In a later interview with the website he said: "He's an opportunist. He's a bit of a dark horse... But I think he's going to start to open up a bit more now and show his cheekier side."

==Storylines==
Luke arrives in Weatherfield on 20 February 2009 replacing Carla Connor (Alison King) as the manager of Underworld. He initially infuriates Tony Gordon (Gray O'Brien) after refusing to say where Carla was claiming that all he had told her was that the business needed running.

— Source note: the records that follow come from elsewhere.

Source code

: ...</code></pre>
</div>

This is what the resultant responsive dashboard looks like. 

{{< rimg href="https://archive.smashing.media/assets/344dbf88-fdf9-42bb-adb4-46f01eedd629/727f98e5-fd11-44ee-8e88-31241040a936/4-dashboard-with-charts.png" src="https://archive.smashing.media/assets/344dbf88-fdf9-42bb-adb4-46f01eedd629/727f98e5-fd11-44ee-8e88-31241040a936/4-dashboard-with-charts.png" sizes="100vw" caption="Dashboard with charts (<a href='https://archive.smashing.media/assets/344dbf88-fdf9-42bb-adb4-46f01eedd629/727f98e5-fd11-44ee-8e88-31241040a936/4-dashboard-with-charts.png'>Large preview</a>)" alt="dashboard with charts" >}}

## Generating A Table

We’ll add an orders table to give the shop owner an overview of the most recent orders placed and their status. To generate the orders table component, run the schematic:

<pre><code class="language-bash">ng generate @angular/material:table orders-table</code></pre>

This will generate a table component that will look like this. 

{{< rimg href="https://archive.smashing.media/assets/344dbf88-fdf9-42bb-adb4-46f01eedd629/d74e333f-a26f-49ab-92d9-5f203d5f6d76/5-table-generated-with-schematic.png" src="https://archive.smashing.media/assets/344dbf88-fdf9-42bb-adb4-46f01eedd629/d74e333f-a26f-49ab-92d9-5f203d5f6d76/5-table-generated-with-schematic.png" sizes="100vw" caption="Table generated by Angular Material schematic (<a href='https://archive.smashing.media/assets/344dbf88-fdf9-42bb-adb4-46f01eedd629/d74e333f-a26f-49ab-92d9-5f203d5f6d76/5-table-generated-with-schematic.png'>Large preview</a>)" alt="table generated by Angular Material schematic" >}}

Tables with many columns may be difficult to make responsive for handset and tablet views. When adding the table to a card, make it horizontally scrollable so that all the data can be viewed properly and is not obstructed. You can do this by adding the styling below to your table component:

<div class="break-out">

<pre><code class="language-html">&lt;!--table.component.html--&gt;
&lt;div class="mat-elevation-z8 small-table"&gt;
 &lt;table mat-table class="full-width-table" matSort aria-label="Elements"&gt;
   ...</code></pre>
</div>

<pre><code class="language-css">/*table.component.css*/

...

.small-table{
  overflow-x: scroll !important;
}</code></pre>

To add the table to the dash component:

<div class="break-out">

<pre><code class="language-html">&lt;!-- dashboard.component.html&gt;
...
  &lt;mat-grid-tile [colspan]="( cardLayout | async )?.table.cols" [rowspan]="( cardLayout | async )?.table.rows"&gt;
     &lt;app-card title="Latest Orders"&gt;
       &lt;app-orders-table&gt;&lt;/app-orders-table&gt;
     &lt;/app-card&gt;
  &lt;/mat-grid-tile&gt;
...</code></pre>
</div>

He makes friends with Tom Kerrigan (Philip McGinley) and Maria Connor (Samia Smith) after hearing the story about Liam Connor's (Rob James-Collier) death. After hearing about their business 'LadRags' he expresses an interest in buying it from them for £50,000 each. Tom and Maria, however, state that they need more time to consider the matter.

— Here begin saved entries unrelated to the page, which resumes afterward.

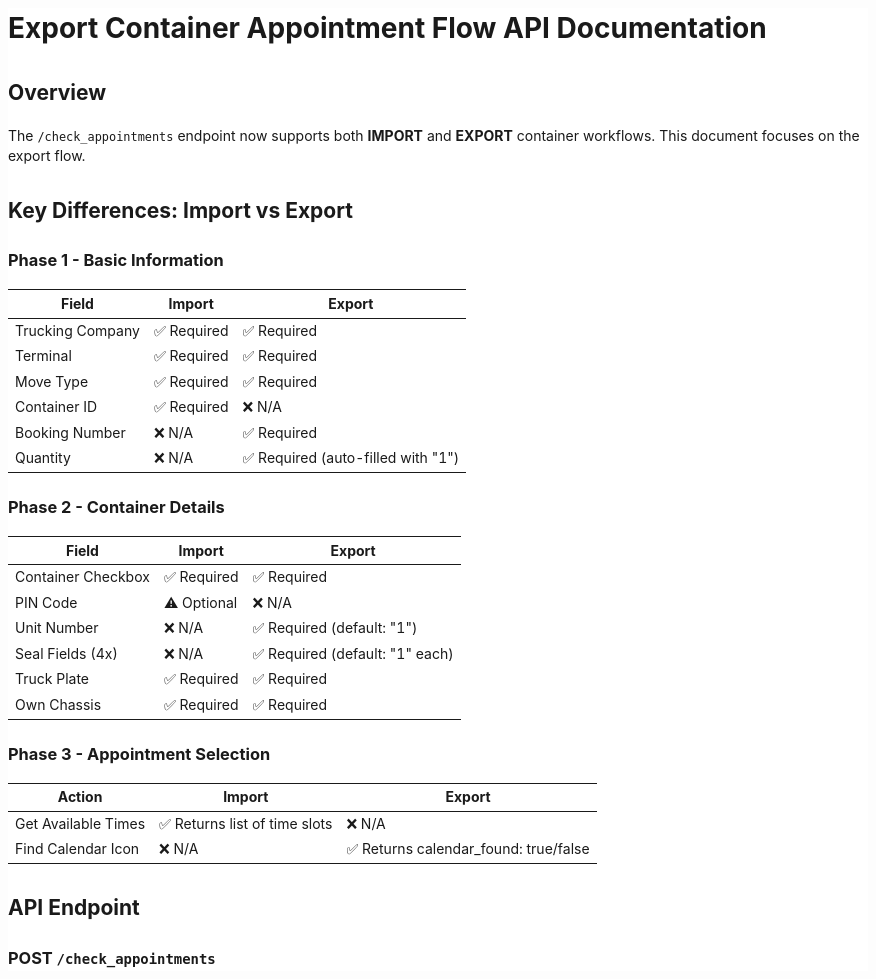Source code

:# Export Container Appointment Flow API Documentation

## Overview

The `/check_appointments` endpoint now supports both **IMPORT** and **EXPORT** container workflows. This document focuses on the export flow.

## Key Differences: Import vs Export

### Phase 1 - Basic Information
| Field | Import | Export |
|-------|--------|--------|
| Trucking Company | ✅ Required | ✅ Required |
| Terminal | ✅ Required | ✅ Required |
| Move Type | ✅ Required | ✅ Required |
| Container ID | ✅ Required | ❌ N/A |
| Booking Number | ❌ N/A | ✅ Required |
| Quantity | ❌ N/A | ✅ Required (auto-filled with "1") |

### Phase 2 - Container Details
| Field | Import | Export |
|-------|--------|--------|
| Container Checkbox | ✅ Required | ✅ Required |
| PIN Code | ⚠️ Optional | ❌ N/A |
| Unit Number | ❌ N/A | ✅ Required (default: "1") |
| Seal Fields (4x) | ❌ N/A | ✅ Required (default: "1" each) |
| Truck Plate | ✅ Required | ✅ Required |
| Own Chassis | ✅ Required | ✅ Required |

### Phase 3 - Appointment Selection
| Action | Import | Export |
|--------|--------|--------|
| Get Available Times | ✅ Returns list of time slots | ❌ N/A |
| Find Calendar Icon | ❌ N/A | ✅ Returns calendar_found: true/false |

## API Endpoint

### POST `/check_appointments`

On 30 March 2009, Peter Barlow (Chris Gascoyne) accidentally drops a lit cigarette while drunk and falls asleep as his flat began to catch fire, Deirdre Barlow (Anne Kirkbride) receives a call from Peter's six-year-old son Simon (Alex Bain) telling her that the flat is on fire. She runs out of the house and tells Luke and Tony as they rush into the house and call an ambulance. Luke gets Simon out while saying he should get Simon's pet rabbit out but Tony keeps repeating that he should leave it. In the end Tony gets Peter out, while Luke goes back in to rescue the rabbit.

Luke goes on have a brief fling with Michelle Connor (Kym Marsh) before she leaves to go on tour with her band. He then turns his attentions to Underworld P.A. Rosie Webster (Helen Flanagan) when she receives a windfall of £150,000 from John Stape (Graeme Hawley). He seduces her and afterwards convinces her to invest in a 9% share of the factory much to her delight. Upon Michelle's return to the Street, Luke's head is once again turned as he dumps Rosie for Michelle. However, he soon gives into Rosie's charms again as the pair sleep together. Rosie tricks Luke, when she takes his phone and texts Michelle pretending to be Luke. Michelle is disgusted when she comes to Luke's apartment only to see Rosie there. Michelle storms out, quickly followed by Rosie, telling Luke that he is dumped.

In October 2009, Luke receives a call from Carla to say that she is coming back to reclaim her shares. Knowing that he has no options left, he quickly turns to Rosie and her money. He lies to her saying that he wants to invest in another company, and that he would like if she bought his shares in Underworld (that were in fact Carla's all along) for £90,000. The idea of being a majority shareholder in the factory is very appealing for Rosie as she falls for Luke's deceit. She agrees, and transfers the money into Luke's bank account on 19 October 2009, meanwhile, Luke makes his getaway as he drives out of Weatherfield, destined for Rio de Janeiro. It is too late for Rosie before she realises that she has been conned, as the bank inform her that it is too late to stop the transfer.

==Reception==
Actor Craig Kelly stated that his main fanbase is women in their 70s and 80s. Upon the announcement that Craig Kelly was to quit his role, Kris Green of Digital Spy said that the character's departure was the most frustrating news of the week, noted him as one of the most promising characters from the show in years, noted Craig Kelly's 'amazing' performance, but that he was quite disappointed that time had been invested in a character that was essentially built up as the key alpha male of the Street.